Speaking on ITV’s This Morning, the doctor continued: “We now have a body identical oestrogen, it’s the same oestrogen we produce when we’re younger.

“It’s very safe, obviously, it’s safe because it’s our own hormone.

“We also know that oestrogen on its own is associated with a lower risk of breast cancer and about 40 percent lower risk of dying from breast cancer.”

However, there’s conflicting evidence when it comes to the HRT form.

Cancer Research UK reports that hormone replacement therapy has been found to increase the risk of breast, ovarian and womb cancer.

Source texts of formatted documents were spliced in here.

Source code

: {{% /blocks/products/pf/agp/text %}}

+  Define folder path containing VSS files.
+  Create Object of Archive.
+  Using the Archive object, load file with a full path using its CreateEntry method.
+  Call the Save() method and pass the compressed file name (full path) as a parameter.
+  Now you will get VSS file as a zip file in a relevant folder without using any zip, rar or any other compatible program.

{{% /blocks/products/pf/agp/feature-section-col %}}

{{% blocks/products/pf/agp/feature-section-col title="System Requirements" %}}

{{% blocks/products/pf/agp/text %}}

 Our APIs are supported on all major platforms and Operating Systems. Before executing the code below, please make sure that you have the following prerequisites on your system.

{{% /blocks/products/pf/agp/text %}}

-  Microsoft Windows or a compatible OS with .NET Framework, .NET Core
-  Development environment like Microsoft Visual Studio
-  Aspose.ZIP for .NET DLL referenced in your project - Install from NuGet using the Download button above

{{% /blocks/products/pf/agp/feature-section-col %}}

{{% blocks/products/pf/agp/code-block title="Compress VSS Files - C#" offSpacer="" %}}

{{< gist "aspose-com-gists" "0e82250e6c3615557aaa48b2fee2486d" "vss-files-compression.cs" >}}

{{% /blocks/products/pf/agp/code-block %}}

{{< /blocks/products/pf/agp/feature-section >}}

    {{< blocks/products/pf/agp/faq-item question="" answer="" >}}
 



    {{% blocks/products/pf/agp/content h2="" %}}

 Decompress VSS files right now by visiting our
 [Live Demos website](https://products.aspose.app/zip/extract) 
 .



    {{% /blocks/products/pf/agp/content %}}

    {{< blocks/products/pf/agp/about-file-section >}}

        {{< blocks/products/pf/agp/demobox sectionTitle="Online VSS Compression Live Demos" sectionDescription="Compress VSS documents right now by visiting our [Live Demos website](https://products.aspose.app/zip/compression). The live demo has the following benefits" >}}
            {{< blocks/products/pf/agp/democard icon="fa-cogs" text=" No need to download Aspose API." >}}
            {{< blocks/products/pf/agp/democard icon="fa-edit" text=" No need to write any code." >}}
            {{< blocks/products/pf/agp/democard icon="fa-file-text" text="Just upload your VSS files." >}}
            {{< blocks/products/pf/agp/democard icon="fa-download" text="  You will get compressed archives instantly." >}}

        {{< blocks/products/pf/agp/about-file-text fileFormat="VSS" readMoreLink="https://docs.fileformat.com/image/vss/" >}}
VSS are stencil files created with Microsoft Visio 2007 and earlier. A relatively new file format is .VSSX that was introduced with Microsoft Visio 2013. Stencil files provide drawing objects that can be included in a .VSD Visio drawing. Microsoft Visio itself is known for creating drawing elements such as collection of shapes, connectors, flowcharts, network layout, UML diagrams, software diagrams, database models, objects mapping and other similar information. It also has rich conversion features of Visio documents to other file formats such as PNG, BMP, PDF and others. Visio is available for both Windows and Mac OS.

However, the research portal also notes that this increased risk is “small”. That’s why in some cases the benefits of taking the hormone treatment could outweigh the risks.

Dr Newson also noted that the oestrogen used nowadays is “much safer” compared to the synthetic version used in the past.

Oestrogen isn’t the only hormone you might need. The doctor said: “Women that have a womb still need to have progesterone.

“And that has never been shown to be associated with the risk of breast cancer.

“The risk of breast cancer for lots of types of HRT isn’t there and actually there are some benefits.”

But the treatment still remains heavily debated and many are worried about opting for HRT.

“We need to look at the evidence because that’s the most important thing,” the expert noted.

Womb cancer

She continued: “When women have oestrogen on its own, if they’ve got a womb, it can stimulate the lining of the womb, so yes there’s an increased risk of womb cancer.

“But we don’t give women oestrogen on its own.

“We give it with progesterone either as a capsule…or Mirena Coil and that thins the lining of the womb, so we don’t have this risk, it’s a lot lower.”

Ovarian cancer

Dr Newson admitted that questionnaire study showed there might be a link. But she said that questionnaire studies don’t represent “good data, so that hasn’t been proven”.

“We know that women who take the contraceptive pill have a lower risk of ovarian cancer, so HRT might be associated with a lower risk,” she added.